Previous post problem !
444 is 2N444NPN Germanium TO5 15V 25mA 150mW 400 KHz : equivalent AC176 or 2N2430
Previous post problem !
444 is 2N444NPN Germanium TO5 15V 25mA 150mW 400 KHz : equivalent AC176 or 2N2430
Germanium? That is quite ancient - any designs from the 1970s on would be silicon.
If the OP can check the rest of the device to get an idea of the age that would help determine if it is possibly germanium.
John :-#)#
-- (Please post followups or tech inquiries to the USENET newsgroup) John's Jukes Ltd. 2343 Main St., Vancouver, BC, Canada V5T 3C9
I don't recall ever seeing a germanium device in a modern plastic package like that.
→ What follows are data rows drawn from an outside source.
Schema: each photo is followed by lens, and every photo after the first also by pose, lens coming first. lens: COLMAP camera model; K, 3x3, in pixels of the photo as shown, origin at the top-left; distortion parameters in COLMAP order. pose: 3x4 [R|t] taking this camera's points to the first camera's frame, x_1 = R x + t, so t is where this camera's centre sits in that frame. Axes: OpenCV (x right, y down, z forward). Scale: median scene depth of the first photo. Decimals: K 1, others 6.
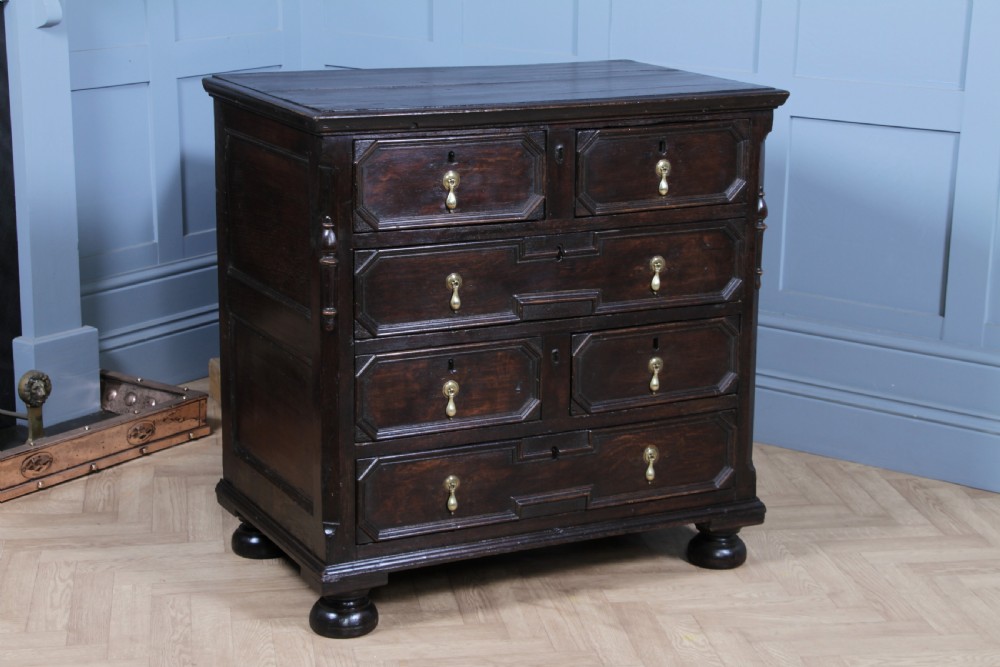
lens RADIAL K [[1868.4, 0, 471.8], [0, 1868.4, 328.1], [0, 0, 1]] dist [0.240645, 0.000000]
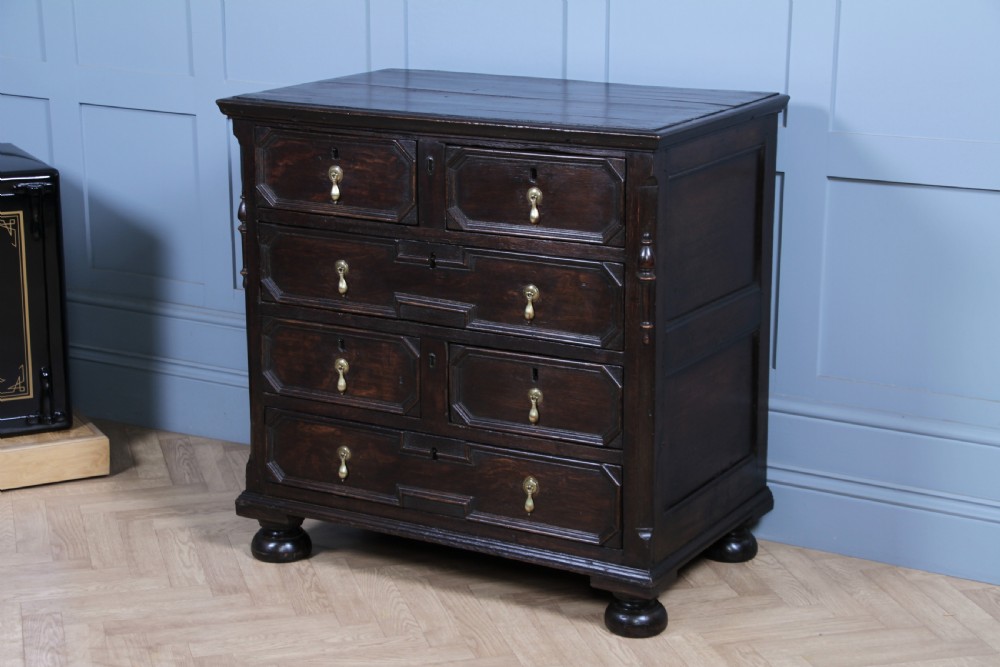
lens RADIAL K [[1952.8, 0, 505.0], [0, 1952.8, 333.0], [0, 0, 1]] dist [0.232574, 0.000000]
pose [[0.563344, 0.191388, -0.803750, 0.931931], [-0.184994, 0.977321, 0.103057, -0.118365], [0.805246, 0.090633, 0.585973, 0.399292]]
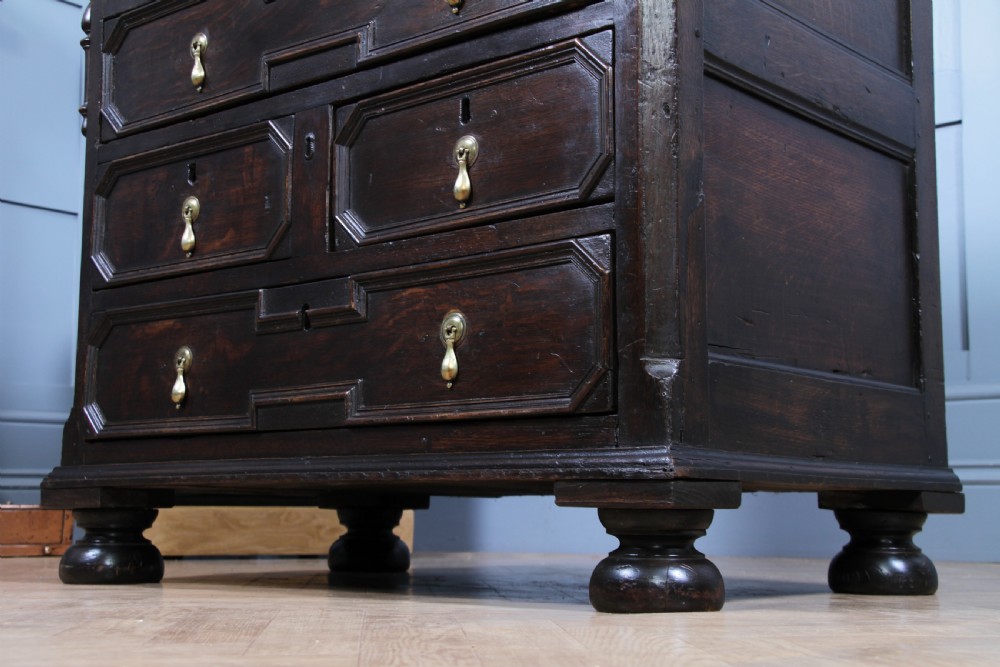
lens RADIAL K [[1400.9, 0, 498.7], [0, 1400.9, 335.5], [0, 0, 1]] dist [0.102550, 0.000000]
pose [[0.393075, -0.127159, -0.910671, 0.462008], [-0.218330, 0.949161, -0.226772, 0.158655], [0.893210, 0.287965, 0.345329, 0.918700]]
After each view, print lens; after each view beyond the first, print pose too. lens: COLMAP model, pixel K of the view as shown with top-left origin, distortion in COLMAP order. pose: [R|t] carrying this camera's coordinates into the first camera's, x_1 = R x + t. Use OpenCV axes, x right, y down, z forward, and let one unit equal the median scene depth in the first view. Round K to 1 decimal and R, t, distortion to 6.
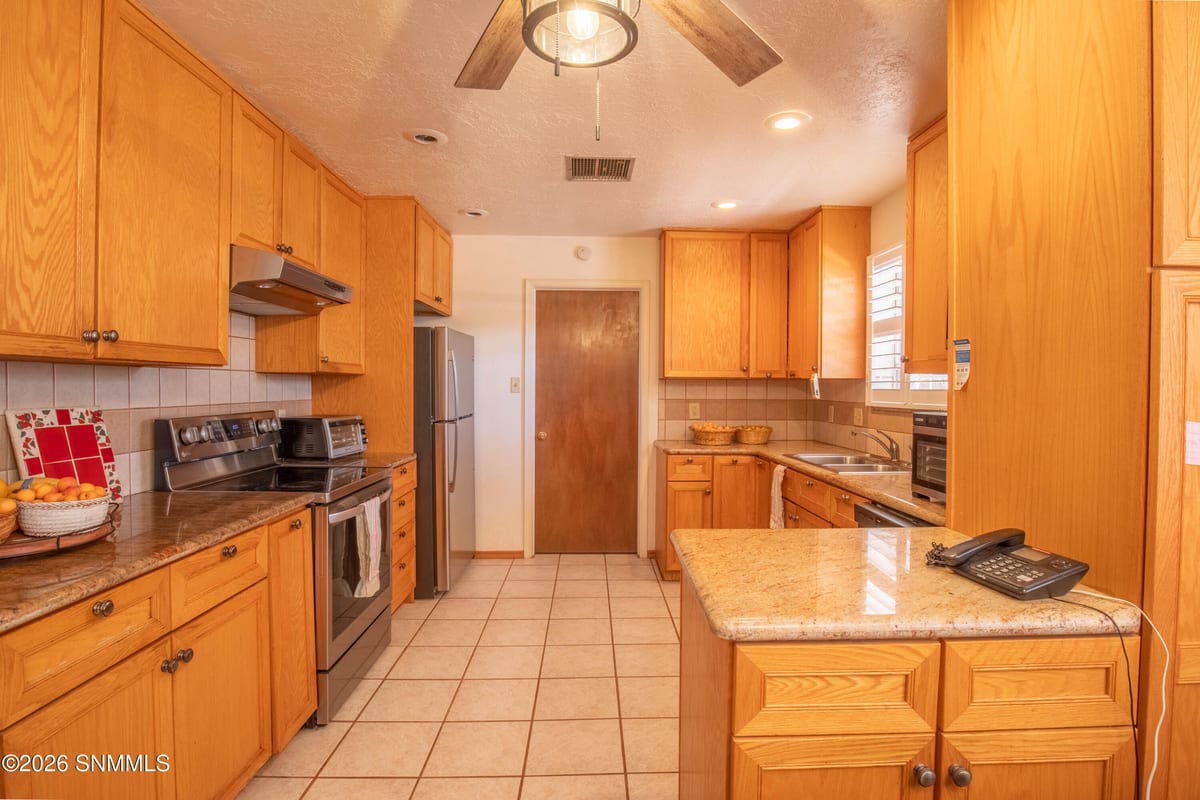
lens RADIAL K [[597.2, 0, 608.2], [0, 597.2, 401.3], [0, 0, 1]] dist [-0.041412, 0.009812]
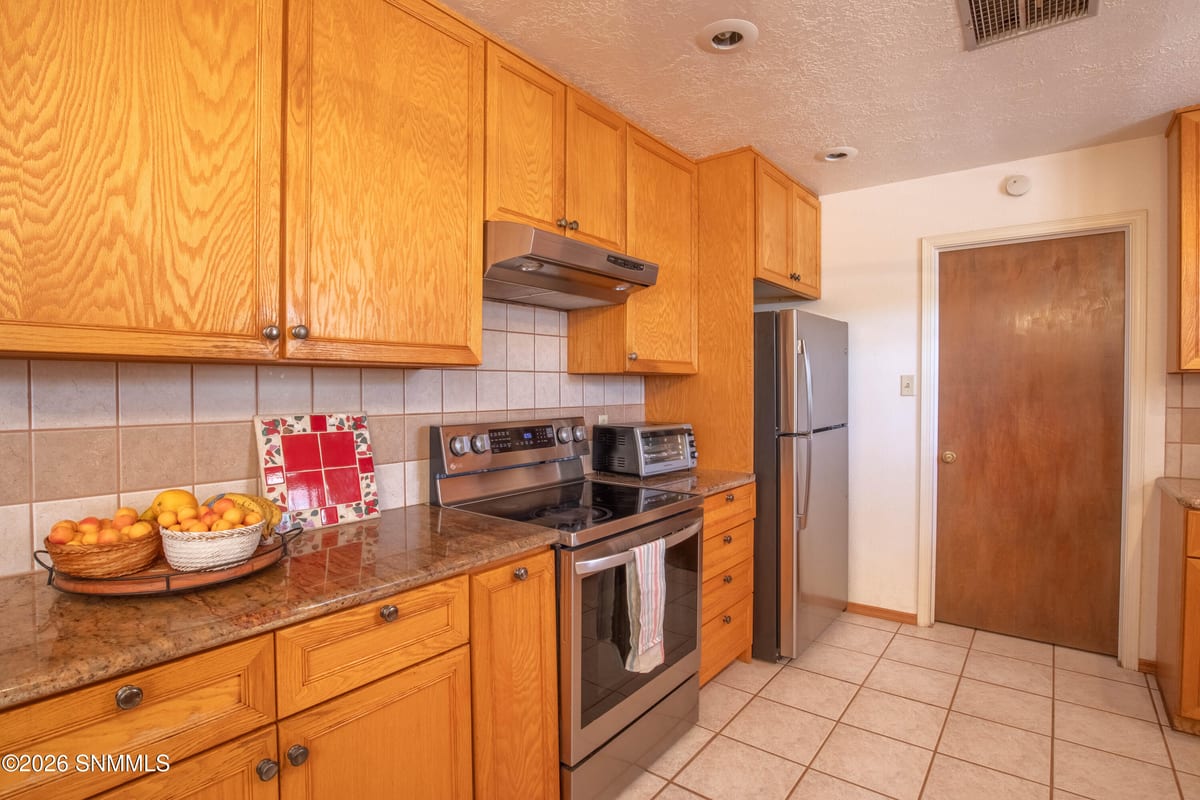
lens RADIAL K [[597.2, 0, 615.9], [0, 597.2, 397.0], [0, 0, 1]] dist [-0.041412, 0.009812]
pose [[0.781682, 0.003337, -0.623668, 0.021509], [-0.009163, 0.999939, -0.006133, -0.007377], [0.623610, 0.010509, 0.781665, 0.278743]]
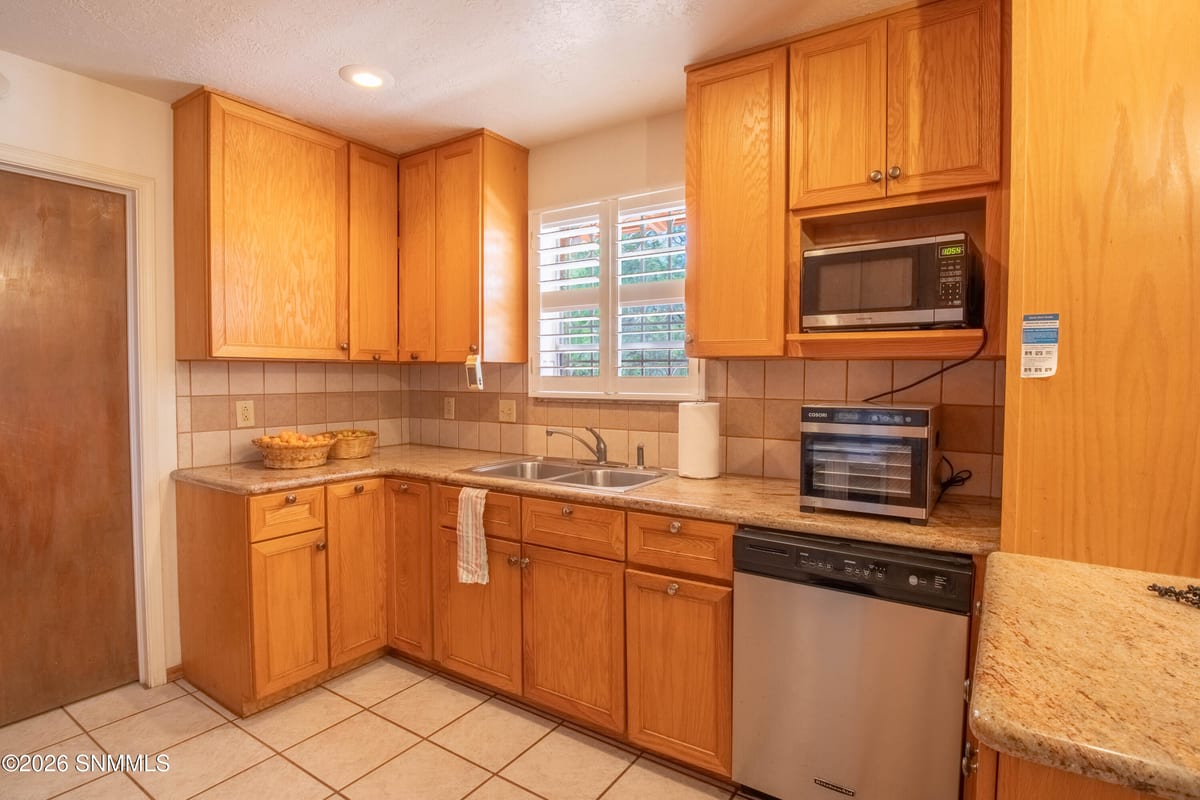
lens RADIAL K [[597.2, 0, 599.4], [0, 597.2, 397.2], [0, 0, 1]] dist [-0.041412, 0.009812]
pose [[0.579306, -0.034315, 0.814388, -0.176602], [0.021043, 0.999410, 0.027142, -0.012499], [-0.814839, 0.001413, 0.579686, 0.471548]]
-- Brian Gregory (in the UK). To email me please remove all the letter vee from my email address.
Only one or two germanium parts in TO92 - AF306 and AF339, but don't forget plastic RF types in SOT37/TO119 'T' packaging.
If ever there was an electonic industry version of trivial persuit, this would be a likely question.
RL
The only plastic cased germanium transistors I've ever seen were UHF types in TV tuners, AF139 or something like that.
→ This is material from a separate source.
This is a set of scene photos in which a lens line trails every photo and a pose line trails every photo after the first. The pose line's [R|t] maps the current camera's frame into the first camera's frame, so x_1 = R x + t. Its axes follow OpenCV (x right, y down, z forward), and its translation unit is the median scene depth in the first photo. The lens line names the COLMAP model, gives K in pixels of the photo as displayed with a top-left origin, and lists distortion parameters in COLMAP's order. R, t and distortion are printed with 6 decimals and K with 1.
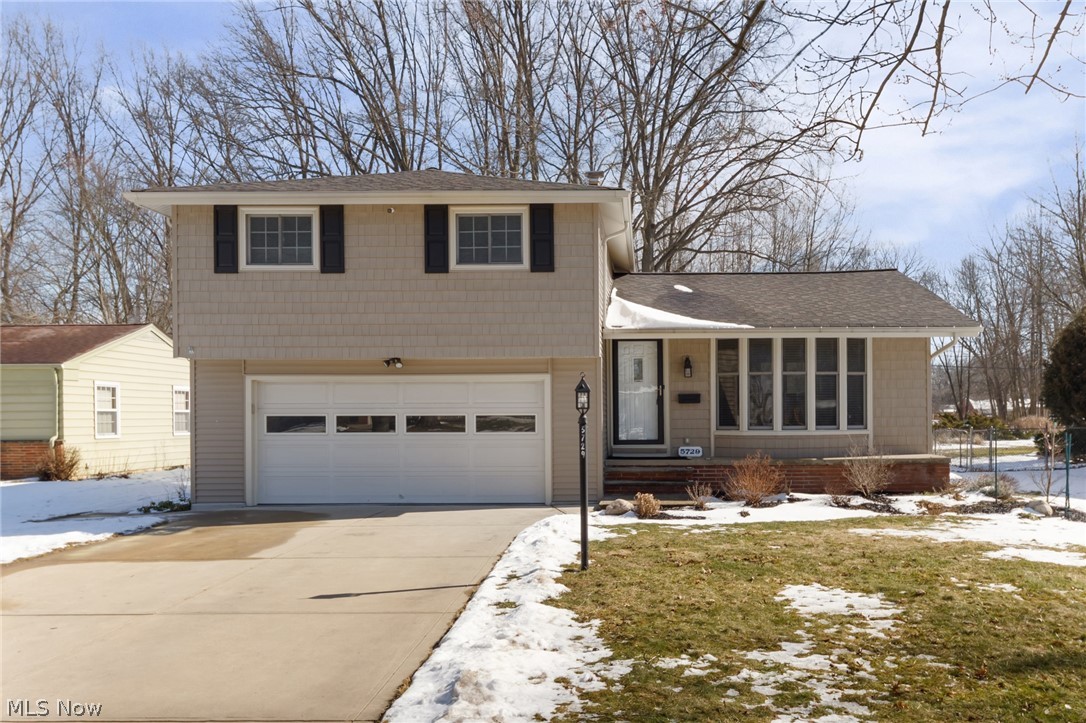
lens RADIAL K [[1192.0, 0, 543.1], [0, 1192.0, 414.4], [0, 0, 1]] dist [0.005852, 0.002649]
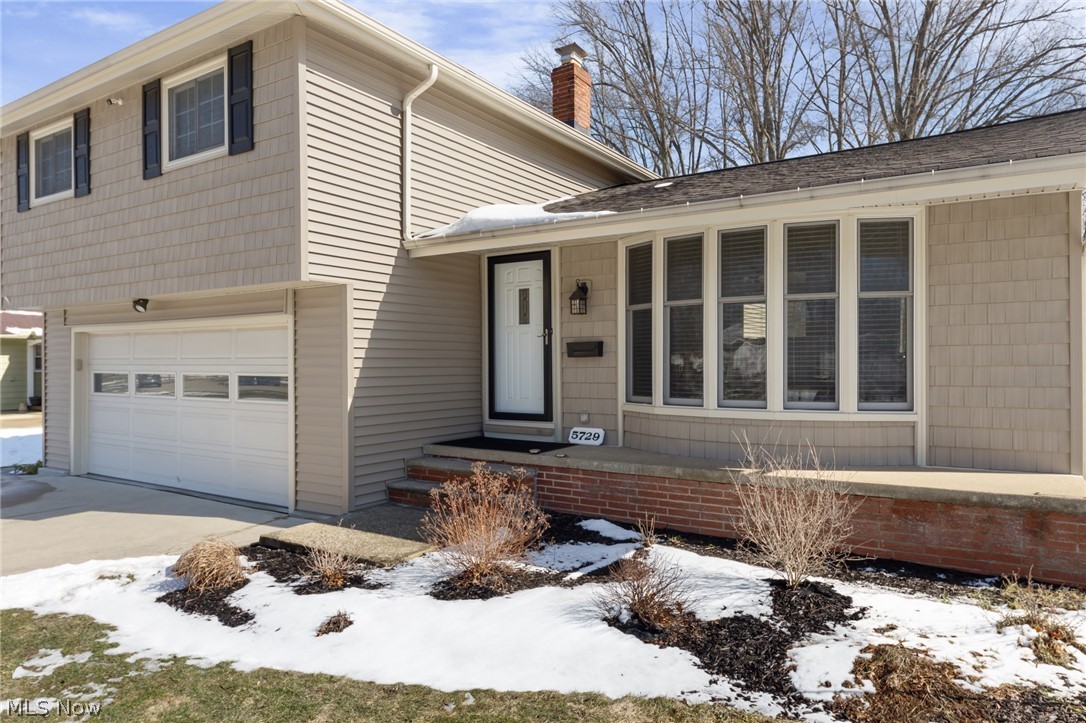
lens RADIAL K [[700.8, 0, 543.0], [0, 700.8, 361.5], [0, 0, 1]] dist [-0.002106, -0.000826]
pose [[0.839631, 0.002205, -0.543152, 0.300811], [-0.000309, 0.999994, 0.003581, -0.008312], [0.543156, -0.002838, 0.839627, 0.688148]]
They were pretty fragile - they weren't potted encapsulation, but 2 plastic cups glues together to enclose the die header. A few fell apart as I tried to unsolder them.
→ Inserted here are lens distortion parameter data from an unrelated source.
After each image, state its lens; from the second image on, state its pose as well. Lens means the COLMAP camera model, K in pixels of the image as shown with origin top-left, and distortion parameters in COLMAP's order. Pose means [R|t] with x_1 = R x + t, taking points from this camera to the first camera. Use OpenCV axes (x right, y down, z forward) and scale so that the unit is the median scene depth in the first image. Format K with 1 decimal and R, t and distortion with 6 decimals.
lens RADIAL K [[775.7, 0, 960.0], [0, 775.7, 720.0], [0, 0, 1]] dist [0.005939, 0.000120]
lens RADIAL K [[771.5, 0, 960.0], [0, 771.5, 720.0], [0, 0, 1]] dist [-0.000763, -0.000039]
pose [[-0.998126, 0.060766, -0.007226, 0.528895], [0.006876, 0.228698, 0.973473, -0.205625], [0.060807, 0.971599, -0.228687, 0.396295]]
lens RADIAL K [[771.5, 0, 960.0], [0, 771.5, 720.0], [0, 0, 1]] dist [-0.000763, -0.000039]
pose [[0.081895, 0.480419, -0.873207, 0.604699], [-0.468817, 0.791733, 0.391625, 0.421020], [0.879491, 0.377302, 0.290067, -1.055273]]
That's the SOT37/TO119 package intended for stripline UHF. I can assure you that reputable vendor parts (like AF279 AF280 - siemens/valvo/telefunken) were encapsulated in solid molded bodies. I can send you some 'decap' images if you'd like.
This may have required a two-stage process, initially, but the construction that you describe, with no die or lead support, in a plastic shell, would not have survived common manual soldering and assembly methods.
Even parts assembled inside TO18/TO72 cans (as AF139), or TO1 glass envelopes, relied on an internal fill/coating, for die and bonding surface integrity. Even then, niether were expected to survive severe lead-out mis-manipulation that could occur in careless lead forming or point-to-point wiring assembly methods.......
Earliest pro-electron germanium parts in SOT37 were AF2xx or higher. In TO92, only the two numbers listed previously. All low power VHF/UHF.